Clients that do not insist on formal reviews with their suppliers find it difficult to provide them feedback, get substandard service and pricing, and tend to drift away when a new, potentially stronger alternative presents itself.
“Describe a great supplier relationship.” No one enjoys being put on the spot. If your first question is, “what do you think about me as your supplier?” you will make them uncomfortable and you’re less likely to get an honest response. Instead, open by asking about their ideal supplier – any supplier not just one in your industry. They’ll likely relax and you’ll jot down a few key points to consider for your offering. If they give you generic answers such as, “I like good communication,” or “the lowest prices,” ask them to think of their favourite supplier and draw out what it is that is so great. Questions like, “How did you find them? What made it work? How quickly do they respond? Phone or email? Have there been any bumps? How were they handled?” will give them the space they need to give you the information you’re looking for.

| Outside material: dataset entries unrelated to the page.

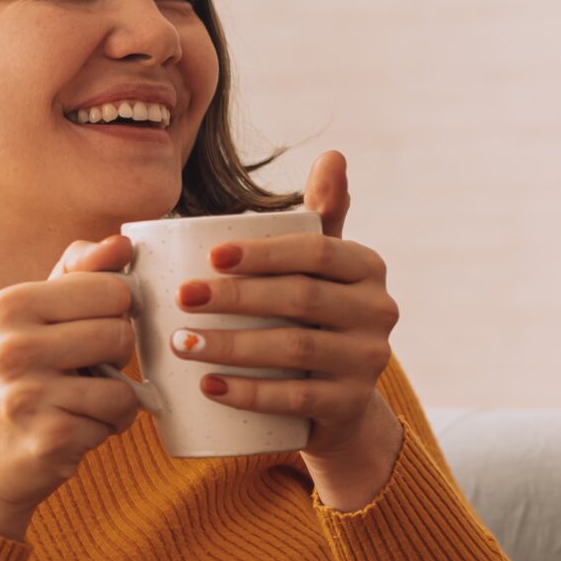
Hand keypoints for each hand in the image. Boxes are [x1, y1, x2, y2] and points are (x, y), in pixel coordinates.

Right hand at [0, 237, 144, 540]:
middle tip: (78, 376)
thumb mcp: (24, 323)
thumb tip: (122, 241)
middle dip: (114, 360)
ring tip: (75, 406)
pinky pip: (116, 421)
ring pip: (124, 383)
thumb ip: (74, 277)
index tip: (85, 336)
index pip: (110, 288)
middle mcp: (13, 344)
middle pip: (122, 332)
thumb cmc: (8, 388)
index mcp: (9, 305)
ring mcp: (30, 392)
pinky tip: (70, 433)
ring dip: (112, 401)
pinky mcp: (51, 437)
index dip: (112, 316)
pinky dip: (105, 431)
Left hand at [172, 151, 405, 505]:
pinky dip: (250, 393)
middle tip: (181, 299)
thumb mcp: (320, 267)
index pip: (315, 251)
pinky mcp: (351, 405)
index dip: (263, 253)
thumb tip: (333, 154)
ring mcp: (369, 361)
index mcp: (367, 267)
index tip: (209, 257)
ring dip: (233, 345)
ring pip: (296, 349)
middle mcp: (379, 311)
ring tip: (182, 343)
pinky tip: (209, 387)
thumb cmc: (312, 318)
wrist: (336, 403)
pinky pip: (298, 398)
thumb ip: (321, 216)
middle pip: (300, 298)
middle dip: (235, 297)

“Tell me about one that was not working.” The same principle as above applies; you want to put them at ease by asking about their relationships generally, not the relationship with you specifically. However, if they go directly to talking about your offering you must listen. Remember, you want this feedback so you can improve the relationship. Writing down what they’re saying will disrupt your urge to be defensive and will make them feel heard.
“What are the company’s goals for the next few years?” Ask open-ended questions about the importance and urgency of these goals. For example, are they planning to double sales? Or are they considering introducing a new product line and are heavily investing in R&D? What will the value to them be if they accomplish those goals and how important is it to them? Does it have to happen right away, or are these long-term plans? Once you have explored the company’s direction, ask about their vision of their suppliers’ part in accomplishing it.
“What challenges do you anticipate along the way?” This is the other side of the goals. What will it cost to achieve them in time, money or personnel? Probe using open questions to understand their direction.
“Here’s what others are doing successfully” This is when you get to talk. Avoid telling them what they should do and suggest to them what they could do. Keep it third party to explain what other companies are doing and see if they opt in to wanting a similar solution. For example, Jenn Forgie at Image Group knew that one of her clients fit the profile to upgrade to an online store for their branded merchandise. Instead of telling them what they should do, she presented a chart that illustrated the types of companies that were suited to an online store and those that were not. “They immediately opted in to the online store. Instead of me trying to convince them, they ended up trying to convince me that they fit the profile!”
Describe any new offerings your organization has, or old ones that they had not considered. If you believe they are taking advantage of everything they can, tell them about other offerings anyway. It is possible they know someone to whom they can refer you.
To close the meeting, summarize what you discussed. Highlight any action steps that arose from the conversation to make sure all agree on the actions and timeline. Finally, book your next account review meeting.
Transcribe your notes into your CRM or client folder. Send a follow-up email that summarizes the next steps in bullet points, as well as any commitments by either of you and the timelines. Then follow through as you said you would.
In advance of the next account review, re-send the notes from last time. It will get everyone back on the same page and allow each of you to measure progress.